Let $A$ be an $n\times n$ matrix, not assumed to be symmetric or positive definite. Assume the existence of an $A$-orthonormal system $\{u^{(1)},u^{(2)},..., u^{(n)}\}$ and prove that $A$ is symmetric and positive definite.
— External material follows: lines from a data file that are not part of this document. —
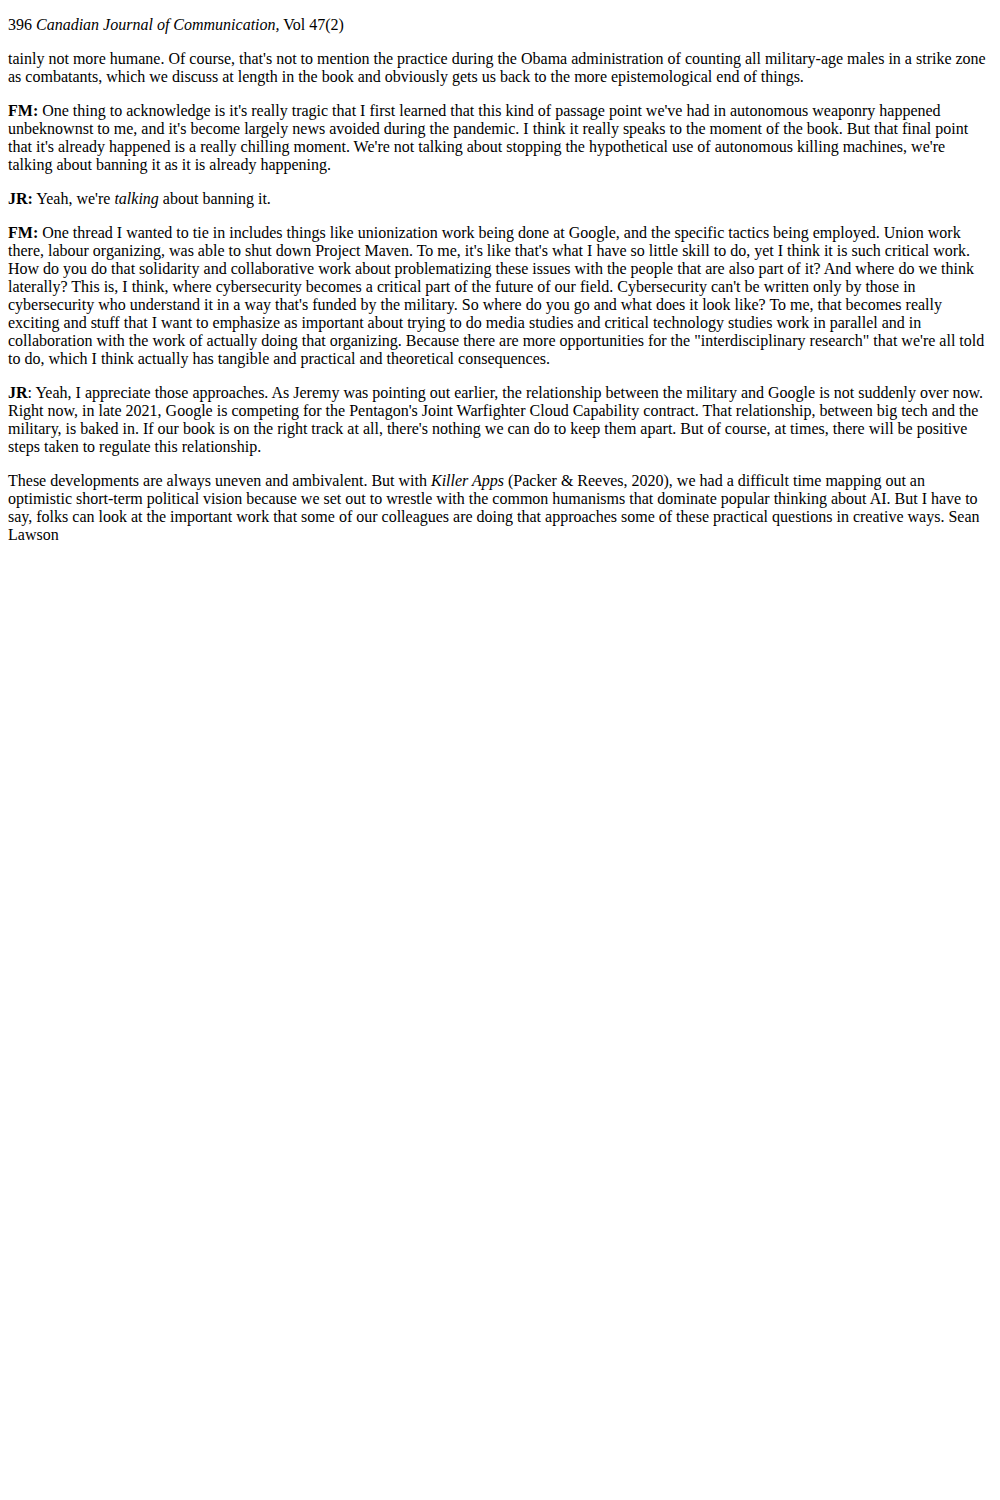396 Canadian Journal of Communication, Vol 47(2)
tainly not more humane. Of course, that's not to mention the practice during the Obama administration of counting all military-age males in a strike zone as combatants, which we discuss at length in the book and obviously gets us back to the more epistemological end of things.
FM: One thing to acknowledge is it's really tragic that I first learned that this kind of passage point we've had in autonomous weaponry happened unbeknownst to me, and it's become largely news avoided during the pandemic. I think it really speaks to the moment of the book. But that final point that it's already happened is a really chilling moment. We're not talking about stopping the hypothetical use of autonomous killing machines, we're talking about banning it as it is already happening.
JR: Yeah, we're talking about banning it.
FM: One thread I wanted to tie in includes things like unionization work being done at Google, and the specific tactics being employed. Union work there, labour organizing, was able to shut down Project Maven. To me, it's like that's what I have so little skill to do, yet I think it is such critical work. How do you do that solidarity and collaborative work about problematizing these issues with the people that are also part of it? And where do we think laterally? This is, I think, where cybersecurity becomes a critical part of the future of our field. Cybersecurity can't be written only by those in cybersecurity who understand it in a way that's funded by the military. So where do you go and what does it look like? To me, that becomes really exciting and stuff that I want to emphasize as important about trying to do media studies and critical technology studies work in parallel and in collaboration with the work of actually doing that organizing. Because there are more opportunities for the "interdisciplinary research" that we're all told to do, which I think actually has tangible and practical and theoretical consequences.
JR: Yeah, I appreciate those approaches. As Jeremy was pointing out earlier, the relationship between the military and Google is not suddenly over now. Right now, in late 2021, Google is competing for the Pentagon's Joint Warfighter Cloud Capability contract. That relationship, between big tech and the military, is baked in. If our book is on the right track at all, there's nothing we can do to keep them apart. But of course, at times, there will be positive steps taken to regulate this relationship.
These developments are always uneven and ambivalent. But with Killer Apps (Packer & Reeves, 2020), we had a difficult time mapping out an optimistic short-term political vision because we set out to wrestle with the common humanisms that dominate popular thinking about AI. But I have to say, folks can look at the important work that some of our colleagues are doing that approaches some of these practical questions in creative ways. Sean Lawson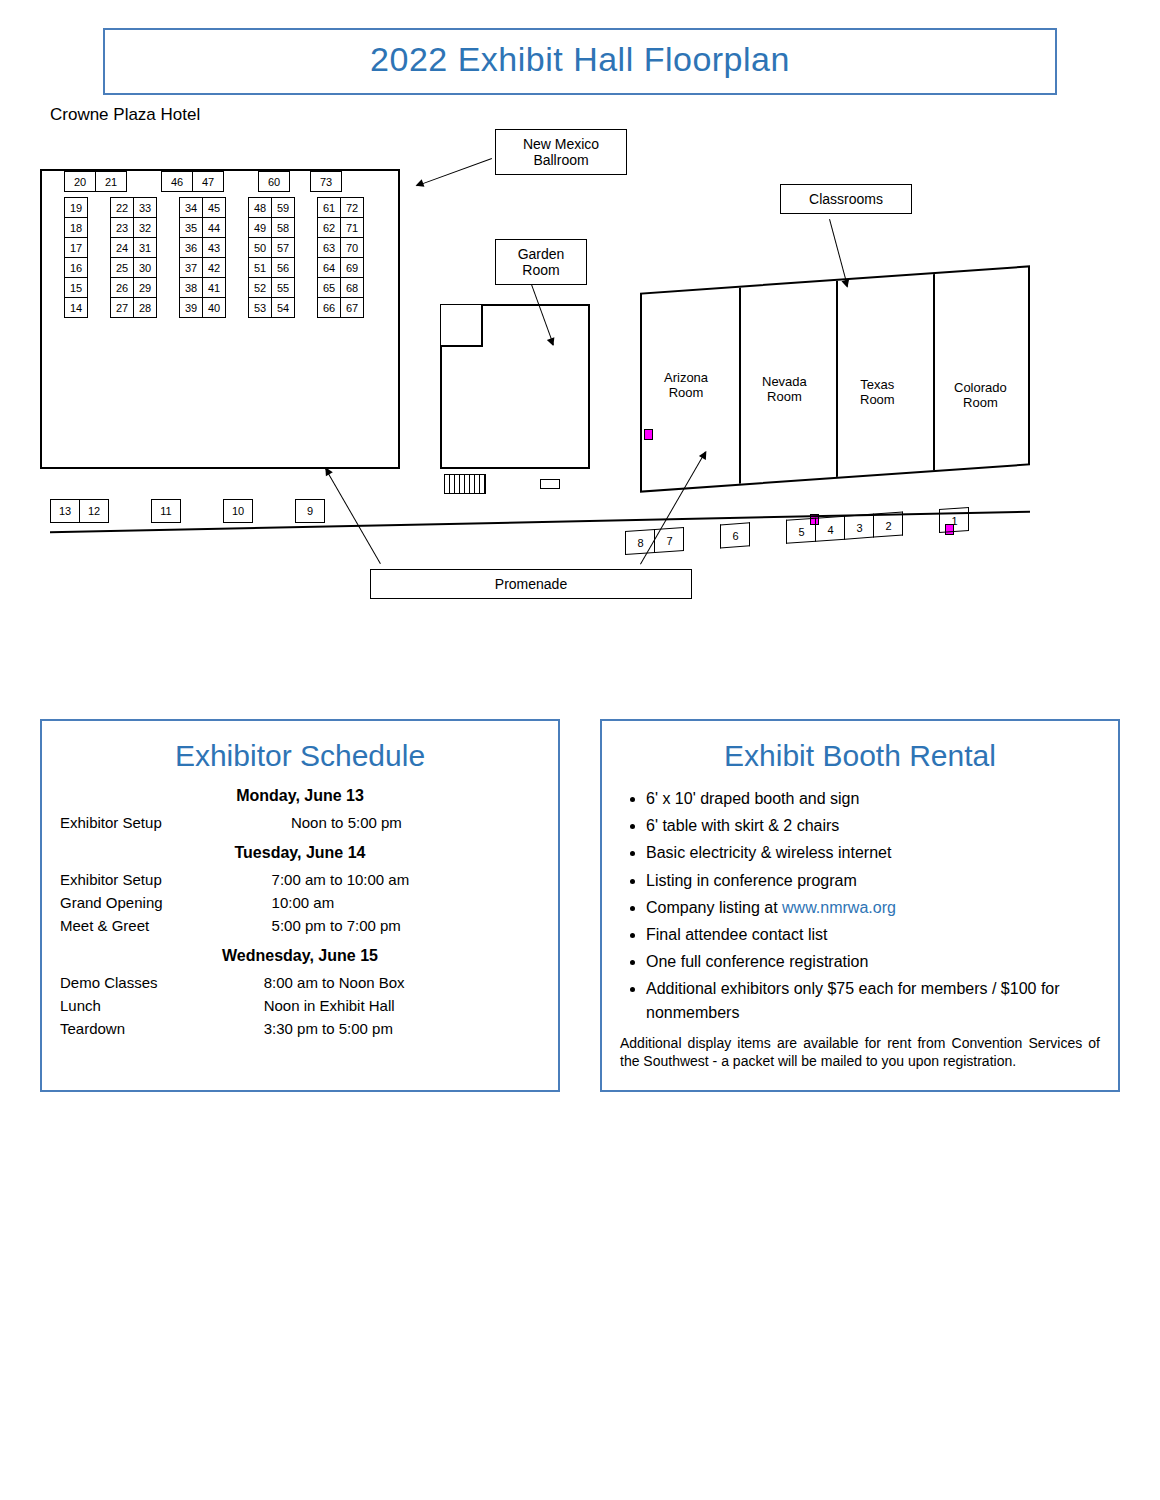2022 Exhibit Hall Floorplan
Crowne Plaza Hotel
New Mexico
Ballroom
Garden
Room
Classrooms
Promenade
| 20 | 21 | | 46 | 47 | | 60 | | 73 |
| 19 | | 22 | 33 | | 34 | 45 | | 48 | 59 | | 61 | 72 |
| 18 | | 23 | 32 | | 35 | 44 | | 49 | 58 | | 62 | 71 |
| 17 | | 24 | 31 | | 36 | 43 | | 50 | 57 | | 63 | 70 |
| 16 | | 25 | 30 | | 37 | 42 | | 51 | 56 | | 64 | 69 |
| 15 | | 26 | 29 | | 38 | 41 | | 52 | 55 | | 65 | 68 |
| 14 | | 27 | 28 | | 39 | 40 | | 53 | 54 | | 66 | 67 |
| 13 | 12 | | 11 | | 10 | | 9 |
Arizona
Room
Nevada
Room
Texas
Room
Colorado
Room
| 8 | 7 | | 6 | | 5 | 4 | 3 | 2 | | 1 |
Exhibitor Schedule
Monday, June 13
| Exhibitor Setup | Noon to 5:00 pm |
Tuesday, June 14
| Exhibitor Setup | 7:00 am to 10:00 am |
| Grand Opening | 10:00 am |
| Meet & Greet | 5:00 pm to 7:00 pm |
Wednesday, June 15
| Demo Classes | 8:00 am to Noon Box |
| Lunch | Noon in Exhibit Hall |
| Teardown | 3:30 pm to 5:00 pm |
Exhibit Booth Rental
6' x 10' draped booth and sign
6' table with skirt & 2 chairs
Basic electricity & wireless internet
Listing in conference program
Company listing at www.nmrwa.org
Final attendee contact list
One full conference registration
Additional exhibitors only $75 each for members / $100 for nonmembers
Additional display items are available for rent from Convention Services of the Southwest - a packet will be mailed to you upon registration.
I know that $U^{T}AU=I$ where $U$ is the $n\times n$ matrix whose columns are $u^{(1)}, u^{(2)},...,u^{(n)}$, with which $(U^{T}AU)^{T}=I^{T}$ and so $U^{T}A^{T}U=I$ so $U^{T}AU=U^{T}A^{T}U$ so $A=A^{T}$. Besides, let $x\in \mathbb{R}^n$ such that $x\neq 0$, then there are $c_1,c_2,...,c_n$ such that $x=U\begin{bmatrix}c_1\\. \\. \\c_n\end{bmatrix}$ and so $x^{T}Ax=[c_1...c_n]U^{T}AU\begin{bmatrix}c_1\\. \\. \\c_n\end{bmatrix}=c_1^2+c_2^2+...+c_n^2>0$, then $A$ is positive definite.
Is this reasoning correct? Thank you very much.
Yes, it is correct. Short, sweet, very elegant. Nice job!
I can say no more because there is no more to be said!